## Passage:
--------

Assuming that the PS-HEV uses one ICE, two EMs, and one PG, Kim et al. assumed that there exist 24 1PG configurations as they found that switching the two EMs in the same configuration affects the performance results [21]. Nevertheless, this study considers only the 12 1PG configurations illustrated in Fig. 3. In fact, the two EMs, denoted EM 1 and EM 2 hereafter, are not distinguished in this work as the schematic design focuses on their physical arrangements rather than their performance. Note that EM 1 is always connected along with either the ICE or the final drive, while EM 2 is connected by itself to the PG.
The 12 1PG configurations illustrated in Fig. 3 are often classified into two types, i.e., input-split and output-split types. Configurations having the engine directly connected to the PG are called input-split, and there are six input-split configurations, e.g., configuration #1. The rest of configurations have the final drive directly connected to the PG, which are called output-split hybrids, e.g., configuration #4. Among the configurations shown in Fig. 3, configuration #9 corresponds to the one used in the commercialized Toyota Prius second-generation and configuration #12 represents the hybrid mode of General Motors' (GM) Chevy Volt (Voltec) first-generation.
Kinematic Diagrams.

--------

## Provided data:
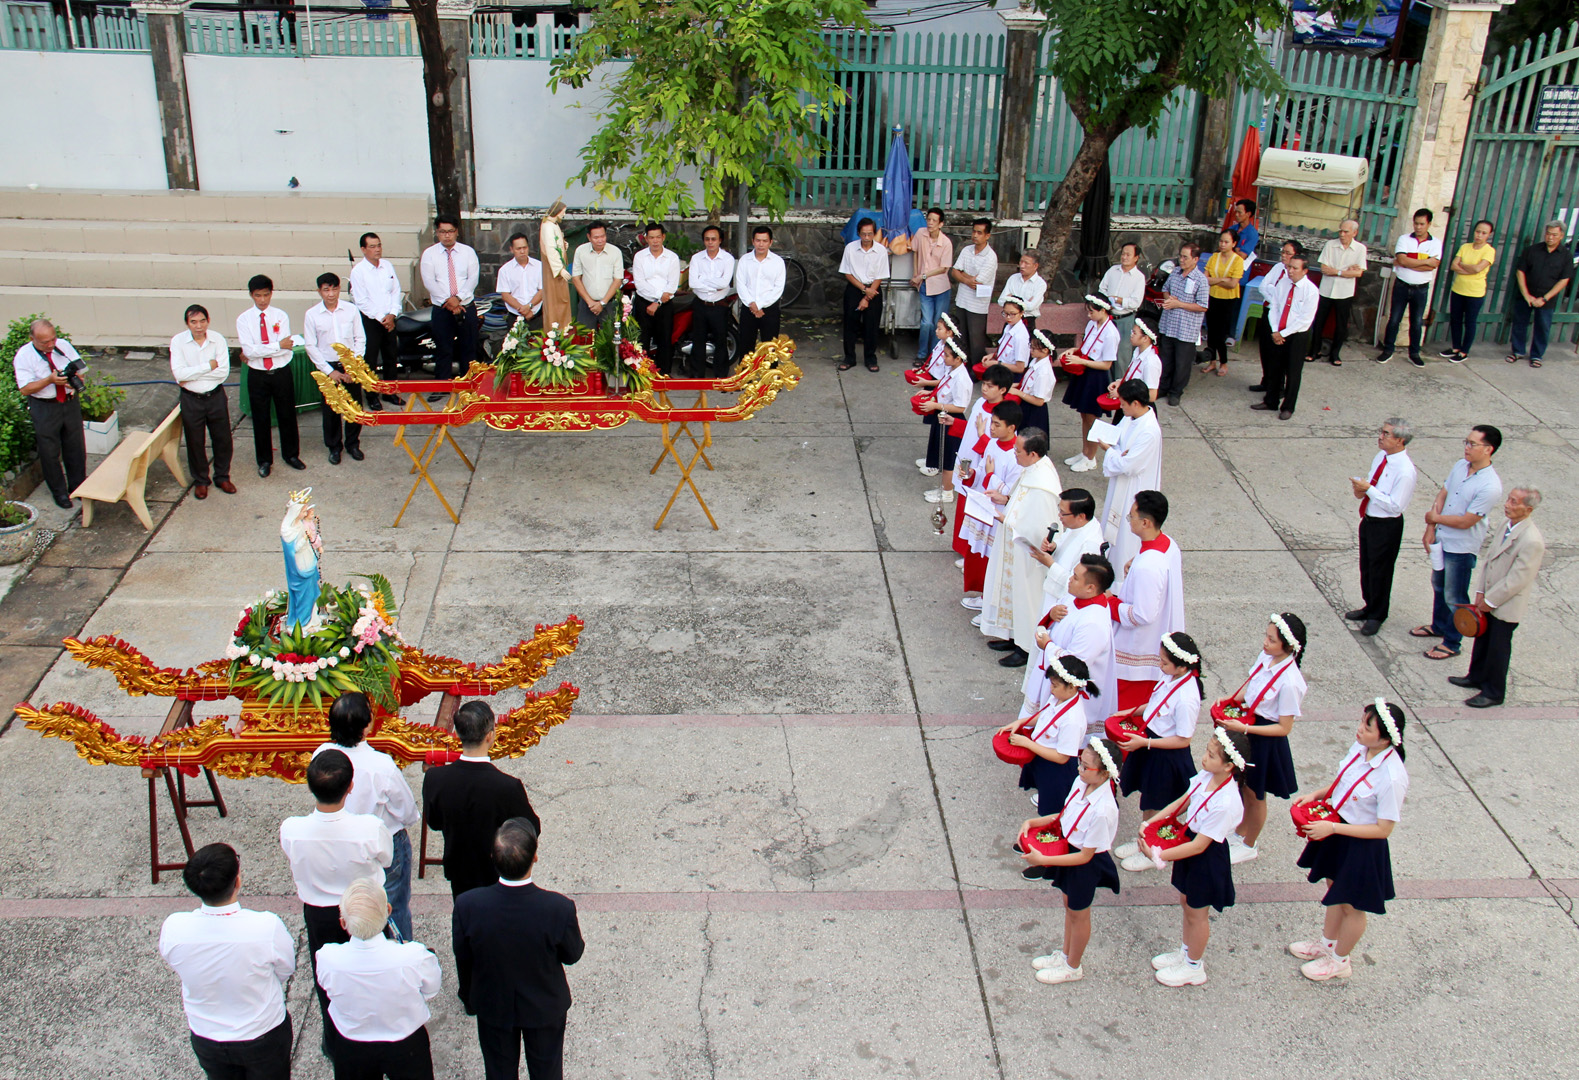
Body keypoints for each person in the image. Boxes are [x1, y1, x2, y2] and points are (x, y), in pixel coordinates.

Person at [452, 818, 584, 1080]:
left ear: (493, 857)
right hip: (544, 1005)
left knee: (499, 1072)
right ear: (534, 858)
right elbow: (573, 954)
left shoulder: (468, 905)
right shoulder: (558, 908)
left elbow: (463, 954)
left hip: (493, 1003)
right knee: (547, 1072)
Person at [279, 749, 394, 1047]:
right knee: (373, 971)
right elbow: (386, 859)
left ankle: (335, 1040)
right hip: (364, 906)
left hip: (319, 912)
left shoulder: (292, 829)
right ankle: (376, 1031)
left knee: (327, 980)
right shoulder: (369, 828)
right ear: (350, 786)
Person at [1289, 700, 1409, 982]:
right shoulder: (1362, 748)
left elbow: (1383, 830)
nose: (1359, 730)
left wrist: (1333, 829)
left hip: (1360, 843)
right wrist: (1319, 795)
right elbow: (1345, 781)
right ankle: (1326, 944)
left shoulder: (1392, 777)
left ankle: (1340, 961)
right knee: (1334, 891)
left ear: (1386, 738)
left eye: (1367, 727)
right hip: (1337, 827)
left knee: (1351, 906)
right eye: (1361, 722)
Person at [159, 843, 295, 1080]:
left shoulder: (174, 927)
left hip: (207, 1036)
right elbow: (285, 969)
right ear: (237, 881)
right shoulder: (265, 926)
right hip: (262, 1032)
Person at [1139, 728, 1251, 987]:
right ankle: (1185, 951)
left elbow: (1200, 846)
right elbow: (1182, 801)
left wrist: (1158, 854)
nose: (1204, 758)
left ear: (1229, 767)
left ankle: (1193, 966)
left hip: (1206, 855)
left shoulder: (1226, 802)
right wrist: (1152, 822)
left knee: (1198, 911)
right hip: (1190, 841)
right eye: (1207, 752)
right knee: (1186, 902)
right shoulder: (1207, 775)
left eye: (1212, 756)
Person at [313, 692, 420, 942]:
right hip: (381, 842)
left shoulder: (323, 753)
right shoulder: (381, 764)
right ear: (368, 724)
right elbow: (407, 812)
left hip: (338, 840)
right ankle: (401, 947)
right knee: (393, 902)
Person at [1018, 738, 1123, 985]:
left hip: (1084, 863)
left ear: (1105, 773)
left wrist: (1043, 858)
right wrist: (1034, 822)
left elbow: (1087, 855)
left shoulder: (1103, 809)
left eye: (1086, 767)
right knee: (1069, 905)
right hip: (1069, 850)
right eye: (1080, 763)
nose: (1080, 769)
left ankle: (1073, 966)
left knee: (1079, 912)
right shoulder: (1081, 782)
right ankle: (1065, 954)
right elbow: (1065, 815)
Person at [316, 878, 441, 1080]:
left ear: (343, 923)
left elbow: (327, 989)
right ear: (388, 910)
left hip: (352, 1044)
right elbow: (431, 988)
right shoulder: (414, 956)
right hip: (405, 1040)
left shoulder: (328, 958)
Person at [422, 701, 541, 898]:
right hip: (497, 871)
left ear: (459, 734)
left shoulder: (435, 779)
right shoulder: (507, 786)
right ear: (489, 735)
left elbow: (434, 822)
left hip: (458, 870)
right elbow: (531, 828)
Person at [1215, 613, 1307, 865]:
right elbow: (1253, 687)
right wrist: (1234, 700)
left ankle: (1249, 843)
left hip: (1264, 736)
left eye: (1272, 640)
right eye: (1266, 636)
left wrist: (1244, 729)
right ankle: (1240, 830)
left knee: (1256, 794)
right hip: (1249, 723)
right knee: (1243, 785)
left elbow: (1283, 727)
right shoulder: (1266, 657)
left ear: (1288, 647)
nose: (1265, 643)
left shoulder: (1290, 682)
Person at [1111, 632, 1204, 872]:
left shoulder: (1187, 698)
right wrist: (1130, 712)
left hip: (1165, 752)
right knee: (1148, 798)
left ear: (1182, 666)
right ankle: (1144, 838)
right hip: (1150, 743)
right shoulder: (1170, 678)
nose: (1159, 665)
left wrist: (1145, 744)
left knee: (1159, 803)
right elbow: (1155, 704)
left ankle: (1152, 848)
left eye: (1164, 662)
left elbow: (1183, 739)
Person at [1415, 424, 1503, 661]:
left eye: (1473, 444)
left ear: (1488, 450)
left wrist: (1435, 518)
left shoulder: (1490, 485)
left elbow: (1467, 521)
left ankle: (1452, 642)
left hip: (1461, 547)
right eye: (1466, 442)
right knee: (1438, 585)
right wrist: (1431, 527)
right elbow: (1443, 493)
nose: (1467, 447)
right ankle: (1439, 625)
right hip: (1442, 539)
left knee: (1455, 595)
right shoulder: (1460, 466)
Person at [1451, 487, 1545, 707]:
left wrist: (1490, 601)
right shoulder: (1506, 525)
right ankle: (1476, 676)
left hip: (1505, 605)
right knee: (1482, 639)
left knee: (1498, 647)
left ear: (1528, 509)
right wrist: (1481, 592)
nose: (1508, 505)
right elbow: (1490, 560)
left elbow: (1517, 579)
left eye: (1514, 502)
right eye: (1509, 500)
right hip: (1489, 598)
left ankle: (1493, 692)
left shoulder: (1532, 541)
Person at [976, 428, 1060, 661]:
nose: (1014, 454)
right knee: (1012, 593)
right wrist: (1004, 500)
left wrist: (1003, 517)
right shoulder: (1032, 469)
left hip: (1027, 556)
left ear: (1033, 454)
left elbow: (1038, 526)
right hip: (1013, 546)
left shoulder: (1043, 486)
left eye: (1018, 451)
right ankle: (1013, 636)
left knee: (1026, 597)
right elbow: (1021, 502)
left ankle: (1026, 647)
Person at [1021, 554, 1117, 724]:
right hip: (1049, 676)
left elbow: (1075, 666)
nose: (1070, 580)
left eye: (1075, 577)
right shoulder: (1075, 597)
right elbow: (1058, 621)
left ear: (1090, 588)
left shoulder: (1094, 623)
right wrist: (1051, 615)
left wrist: (1047, 645)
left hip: (1067, 690)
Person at [1110, 490, 1185, 707]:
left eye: (1131, 517)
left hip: (1141, 648)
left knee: (1126, 711)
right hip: (1160, 633)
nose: (1129, 521)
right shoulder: (1167, 543)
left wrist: (1111, 602)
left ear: (1145, 522)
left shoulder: (1148, 566)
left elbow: (1143, 614)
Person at [999, 653, 1097, 818]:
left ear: (1072, 686)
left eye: (1055, 685)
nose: (1051, 689)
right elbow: (1045, 715)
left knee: (1052, 811)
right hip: (1042, 755)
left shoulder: (1073, 719)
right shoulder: (1059, 697)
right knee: (1043, 790)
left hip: (1056, 769)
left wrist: (1027, 743)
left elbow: (1062, 757)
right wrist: (1021, 722)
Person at [1345, 417, 1418, 636]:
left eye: (1387, 434)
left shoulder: (1405, 471)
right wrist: (1362, 488)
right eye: (1382, 431)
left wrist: (1369, 490)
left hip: (1386, 526)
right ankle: (1369, 605)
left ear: (1400, 440)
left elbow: (1395, 506)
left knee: (1381, 571)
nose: (1381, 436)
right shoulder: (1381, 457)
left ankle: (1378, 614)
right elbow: (1373, 482)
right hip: (1369, 519)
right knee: (1367, 567)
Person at [959, 404, 1024, 616]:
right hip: (985, 508)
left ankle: (992, 605)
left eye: (997, 424)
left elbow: (1012, 493)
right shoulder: (993, 444)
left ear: (1012, 427)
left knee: (995, 559)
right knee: (981, 556)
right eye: (992, 423)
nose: (992, 428)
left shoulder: (1018, 457)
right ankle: (984, 595)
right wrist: (971, 474)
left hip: (1000, 514)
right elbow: (982, 470)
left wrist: (988, 476)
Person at [235, 275, 304, 478]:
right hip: (258, 374)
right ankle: (264, 460)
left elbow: (286, 349)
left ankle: (291, 455)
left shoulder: (280, 316)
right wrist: (275, 346)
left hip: (281, 371)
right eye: (258, 296)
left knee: (287, 415)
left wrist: (267, 348)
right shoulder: (244, 319)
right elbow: (249, 351)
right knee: (261, 418)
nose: (263, 300)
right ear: (251, 295)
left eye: (266, 295)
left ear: (271, 293)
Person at [303, 272, 368, 466]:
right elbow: (310, 346)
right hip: (328, 366)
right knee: (331, 410)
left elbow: (360, 338)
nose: (331, 294)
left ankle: (352, 444)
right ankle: (334, 447)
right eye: (326, 290)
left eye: (334, 289)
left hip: (350, 365)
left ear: (339, 289)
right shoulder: (312, 314)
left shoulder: (351, 310)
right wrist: (329, 372)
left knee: (354, 407)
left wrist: (354, 367)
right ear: (319, 291)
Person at [1098, 379, 1163, 577]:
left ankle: (1121, 576)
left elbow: (1129, 465)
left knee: (1126, 534)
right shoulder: (1131, 418)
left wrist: (1109, 451)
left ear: (1136, 403)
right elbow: (1119, 440)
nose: (1120, 406)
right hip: (1120, 483)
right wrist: (1118, 451)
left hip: (1134, 487)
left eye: (1123, 403)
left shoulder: (1149, 431)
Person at [170, 305, 235, 501]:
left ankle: (222, 476)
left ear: (208, 320)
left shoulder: (217, 340)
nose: (199, 326)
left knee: (222, 438)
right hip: (191, 399)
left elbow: (222, 372)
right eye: (193, 322)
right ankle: (201, 481)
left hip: (215, 396)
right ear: (187, 323)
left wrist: (192, 374)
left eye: (202, 321)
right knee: (195, 441)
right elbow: (178, 374)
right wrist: (208, 366)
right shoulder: (178, 342)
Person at [1251, 254, 1319, 420]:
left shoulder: (1311, 291)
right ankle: (1271, 400)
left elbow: (1304, 319)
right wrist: (1275, 331)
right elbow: (1274, 307)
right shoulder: (1283, 283)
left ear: (1305, 271)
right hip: (1278, 331)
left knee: (1293, 372)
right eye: (1289, 267)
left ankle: (1288, 406)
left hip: (1296, 335)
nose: (1290, 271)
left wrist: (1284, 333)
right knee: (1274, 367)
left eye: (1295, 268)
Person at [420, 215, 480, 398]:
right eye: (443, 232)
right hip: (441, 307)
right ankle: (441, 386)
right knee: (443, 347)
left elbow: (473, 279)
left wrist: (458, 299)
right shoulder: (429, 254)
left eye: (450, 231)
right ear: (437, 233)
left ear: (457, 232)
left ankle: (468, 385)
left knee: (468, 347)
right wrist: (449, 301)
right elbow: (429, 281)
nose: (447, 236)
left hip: (465, 305)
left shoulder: (468, 252)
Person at [1059, 295, 1120, 472]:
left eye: (1092, 312)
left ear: (1103, 310)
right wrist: (1074, 352)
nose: (1089, 315)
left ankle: (1091, 457)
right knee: (1084, 415)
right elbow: (1086, 347)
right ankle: (1085, 451)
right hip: (1085, 369)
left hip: (1096, 375)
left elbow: (1107, 364)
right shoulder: (1093, 324)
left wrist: (1083, 362)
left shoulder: (1111, 333)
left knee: (1093, 416)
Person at [1377, 208, 1441, 367]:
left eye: (1422, 224)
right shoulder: (1404, 239)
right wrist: (1425, 261)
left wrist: (1409, 262)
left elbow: (1432, 266)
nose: (1418, 227)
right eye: (1416, 223)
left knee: (1417, 321)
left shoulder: (1436, 243)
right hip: (1402, 285)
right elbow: (1402, 260)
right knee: (1394, 319)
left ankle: (1414, 353)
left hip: (1421, 288)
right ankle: (1388, 349)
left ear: (1429, 224)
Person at [349, 231, 404, 409]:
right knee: (370, 359)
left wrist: (392, 314)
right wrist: (382, 317)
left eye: (379, 245)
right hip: (371, 320)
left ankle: (390, 392)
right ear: (363, 249)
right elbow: (362, 301)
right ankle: (371, 395)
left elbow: (396, 290)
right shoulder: (358, 271)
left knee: (391, 357)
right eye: (372, 246)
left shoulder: (387, 266)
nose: (377, 250)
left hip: (390, 319)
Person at [1507, 219, 1572, 368]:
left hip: (1546, 298)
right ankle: (1517, 351)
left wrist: (1544, 298)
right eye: (1548, 234)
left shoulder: (1565, 256)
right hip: (1526, 295)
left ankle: (1537, 355)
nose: (1550, 238)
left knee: (1542, 326)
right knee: (1519, 323)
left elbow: (1564, 280)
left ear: (1561, 236)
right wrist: (1526, 295)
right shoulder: (1532, 250)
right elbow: (1520, 271)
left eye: (1554, 235)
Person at [1155, 242, 1208, 407]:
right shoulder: (1176, 273)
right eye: (1181, 256)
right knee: (1166, 358)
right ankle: (1163, 387)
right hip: (1169, 324)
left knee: (1182, 363)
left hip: (1186, 328)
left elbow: (1203, 306)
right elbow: (1165, 289)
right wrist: (1169, 298)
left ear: (1195, 259)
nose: (1182, 260)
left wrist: (1180, 304)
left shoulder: (1201, 280)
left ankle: (1176, 391)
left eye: (1185, 257)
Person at [919, 337, 974, 497]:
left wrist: (935, 405)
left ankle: (948, 492)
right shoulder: (952, 371)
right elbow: (944, 389)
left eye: (947, 355)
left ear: (958, 358)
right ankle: (944, 488)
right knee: (941, 455)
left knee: (948, 459)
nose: (944, 357)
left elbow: (960, 406)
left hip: (952, 420)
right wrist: (930, 393)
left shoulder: (962, 378)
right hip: (943, 416)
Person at [1308, 219, 1367, 367]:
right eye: (1340, 231)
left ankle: (1335, 353)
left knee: (1341, 324)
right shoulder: (1330, 245)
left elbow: (1359, 273)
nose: (1342, 234)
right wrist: (1346, 272)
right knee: (1319, 320)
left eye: (1346, 231)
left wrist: (1337, 271)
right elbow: (1324, 269)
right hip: (1326, 289)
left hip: (1345, 292)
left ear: (1354, 233)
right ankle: (1314, 350)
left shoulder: (1360, 249)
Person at [839, 217, 889, 372]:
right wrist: (863, 289)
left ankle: (870, 358)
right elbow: (847, 273)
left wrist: (867, 297)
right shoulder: (850, 248)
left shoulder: (881, 250)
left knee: (871, 326)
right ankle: (849, 358)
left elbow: (880, 275)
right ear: (858, 233)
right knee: (850, 325)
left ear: (874, 233)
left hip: (873, 289)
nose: (866, 238)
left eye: (869, 234)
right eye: (863, 234)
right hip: (855, 287)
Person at [1248, 240, 1298, 394]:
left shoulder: (1294, 274)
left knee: (1279, 351)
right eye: (1283, 252)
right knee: (1265, 348)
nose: (1284, 256)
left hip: (1282, 316)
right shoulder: (1278, 267)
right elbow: (1264, 286)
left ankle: (1278, 385)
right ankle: (1266, 380)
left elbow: (1283, 298)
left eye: (1288, 253)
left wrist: (1274, 294)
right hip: (1268, 310)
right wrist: (1274, 295)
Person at [631, 222, 682, 375]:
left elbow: (672, 285)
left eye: (658, 237)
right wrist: (658, 296)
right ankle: (643, 375)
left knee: (665, 341)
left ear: (663, 237)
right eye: (651, 237)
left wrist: (658, 302)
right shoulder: (639, 257)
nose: (655, 241)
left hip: (664, 304)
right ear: (646, 239)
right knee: (642, 341)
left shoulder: (672, 257)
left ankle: (663, 375)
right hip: (643, 303)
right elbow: (640, 284)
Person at [1442, 219, 1495, 363]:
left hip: (1475, 293)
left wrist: (1463, 266)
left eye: (1484, 233)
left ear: (1489, 235)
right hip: (1458, 289)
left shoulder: (1489, 251)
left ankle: (1464, 351)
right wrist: (1469, 268)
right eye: (1478, 231)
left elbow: (1479, 268)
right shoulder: (1465, 247)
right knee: (1455, 319)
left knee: (1470, 321)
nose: (1479, 235)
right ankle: (1455, 347)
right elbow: (1453, 265)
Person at [687, 224, 736, 376]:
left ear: (720, 240)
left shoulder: (727, 259)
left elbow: (724, 283)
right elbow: (693, 283)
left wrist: (704, 281)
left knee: (720, 340)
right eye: (707, 239)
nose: (710, 242)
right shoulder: (697, 258)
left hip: (719, 306)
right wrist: (713, 286)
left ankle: (721, 375)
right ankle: (697, 375)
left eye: (713, 239)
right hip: (700, 304)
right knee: (698, 340)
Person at [951, 218, 997, 368]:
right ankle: (962, 366)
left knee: (976, 339)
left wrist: (963, 276)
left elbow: (977, 282)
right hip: (962, 300)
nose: (975, 235)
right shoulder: (966, 250)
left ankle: (976, 370)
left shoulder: (991, 256)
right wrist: (966, 278)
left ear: (987, 236)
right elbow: (954, 271)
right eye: (974, 231)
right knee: (961, 335)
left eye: (979, 232)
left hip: (978, 304)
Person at [910, 208, 954, 361]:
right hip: (924, 286)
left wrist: (922, 275)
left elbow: (943, 268)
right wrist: (916, 274)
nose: (930, 223)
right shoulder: (921, 233)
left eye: (934, 220)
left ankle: (935, 356)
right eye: (929, 219)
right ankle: (922, 354)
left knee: (938, 323)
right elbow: (915, 252)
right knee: (926, 322)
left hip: (941, 287)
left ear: (941, 224)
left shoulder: (946, 243)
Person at [735, 224, 786, 353]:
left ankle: (770, 373)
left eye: (764, 241)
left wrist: (761, 305)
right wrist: (752, 304)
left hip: (770, 309)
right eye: (758, 240)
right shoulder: (744, 260)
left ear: (770, 242)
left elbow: (778, 288)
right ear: (753, 241)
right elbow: (741, 284)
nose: (761, 244)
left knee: (770, 348)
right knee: (746, 347)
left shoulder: (777, 262)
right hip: (748, 308)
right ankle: (746, 374)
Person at [1201, 229, 1245, 375]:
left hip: (1228, 300)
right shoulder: (1214, 257)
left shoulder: (1238, 260)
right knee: (1211, 331)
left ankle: (1224, 362)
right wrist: (1222, 280)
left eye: (1226, 242)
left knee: (1221, 333)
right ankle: (1212, 360)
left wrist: (1215, 281)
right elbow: (1205, 278)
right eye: (1221, 241)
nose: (1223, 244)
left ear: (1233, 243)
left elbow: (1233, 284)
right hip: (1212, 296)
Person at [570, 219, 623, 333]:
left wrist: (602, 303)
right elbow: (576, 278)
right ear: (589, 237)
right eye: (596, 237)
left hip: (608, 304)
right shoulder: (581, 251)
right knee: (585, 340)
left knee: (609, 341)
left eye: (602, 236)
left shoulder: (615, 252)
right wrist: (590, 302)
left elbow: (618, 280)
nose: (600, 240)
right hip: (587, 304)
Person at [1098, 241, 1147, 365]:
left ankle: (1120, 382)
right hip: (1108, 316)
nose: (1124, 257)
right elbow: (1102, 288)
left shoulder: (1139, 277)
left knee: (1122, 354)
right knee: (1105, 351)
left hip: (1125, 319)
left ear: (1136, 258)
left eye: (1128, 255)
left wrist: (1118, 300)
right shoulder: (1113, 270)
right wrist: (1107, 301)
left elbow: (1136, 302)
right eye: (1123, 254)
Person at [496, 231, 544, 334]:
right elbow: (505, 295)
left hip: (536, 315)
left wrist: (529, 307)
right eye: (518, 249)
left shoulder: (539, 266)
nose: (522, 251)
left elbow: (542, 290)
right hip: (515, 316)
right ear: (511, 249)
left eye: (525, 247)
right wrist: (522, 309)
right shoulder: (505, 270)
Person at [1107, 318, 1161, 406]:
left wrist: (1123, 393)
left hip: (1139, 407)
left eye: (1134, 333)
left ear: (1145, 338)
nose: (1131, 335)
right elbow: (1131, 377)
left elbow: (1152, 395)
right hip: (1128, 402)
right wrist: (1121, 382)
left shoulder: (1151, 362)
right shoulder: (1137, 351)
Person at [538, 201, 572, 332]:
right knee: (556, 300)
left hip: (559, 267)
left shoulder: (554, 225)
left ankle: (564, 326)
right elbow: (550, 249)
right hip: (555, 271)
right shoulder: (547, 226)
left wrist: (563, 244)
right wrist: (560, 269)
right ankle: (557, 329)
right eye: (563, 212)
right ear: (556, 211)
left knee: (562, 298)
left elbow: (556, 243)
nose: (564, 215)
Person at [1016, 329, 1056, 437]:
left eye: (1034, 348)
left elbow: (1039, 401)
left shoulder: (1043, 372)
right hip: (1026, 405)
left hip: (1034, 411)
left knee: (1031, 441)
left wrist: (1018, 393)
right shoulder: (1035, 361)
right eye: (1031, 346)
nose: (1031, 350)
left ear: (1045, 350)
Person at [998, 250, 1047, 334]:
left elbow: (1031, 306)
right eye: (1021, 262)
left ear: (1035, 266)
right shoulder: (1013, 278)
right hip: (1010, 319)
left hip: (1027, 322)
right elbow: (1001, 301)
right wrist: (1025, 301)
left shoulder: (1040, 284)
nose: (1022, 266)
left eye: (1026, 263)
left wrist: (1012, 298)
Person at [1227, 198, 1259, 263]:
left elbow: (1242, 256)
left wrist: (1230, 249)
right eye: (1236, 212)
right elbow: (1221, 248)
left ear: (1248, 214)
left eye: (1239, 212)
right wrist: (1236, 250)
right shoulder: (1231, 229)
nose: (1236, 215)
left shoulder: (1252, 234)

--------

## What you will do:
1/ Answer these from the passage:
(a) How many 1PG configurations did Kim et al. assume exist?
(b) What is EM 2 connected to?
(c) Which configuration corresponds to the one used in the Toyota Prius second-generation?
2/ Rewrite the passage from "The 12 1PG configurations illustrated in Fig. 3 are" up to and including "Kinematic Diagrams.", putting "output shaft" in place of "final drive".

## Answers:
1/
(a) 24
(b) The PG, by itself
(c) Configuration #9

2/
The 12 1PG configurations illustrated in Fig. 3 are often classified into two types, i.e., input-split and output-split types. Configurations having the engine directly connected to the PG are called input-split, and there are six input-split configurations, e.g., configuration #1. The rest of configurations have the output shaft directly connected to the PG, which are called output-split hybrids, e.g., configuration #4. Among the configurations shown in Fig. 3, configuration #9 corresponds to the one used in the commercialized Toyota Prius second-generation and configuration #12 represents the hybrid mode of General Motors' (GM) Chevy Volt (Voltec) first-generation.
Kinematic Diagrams.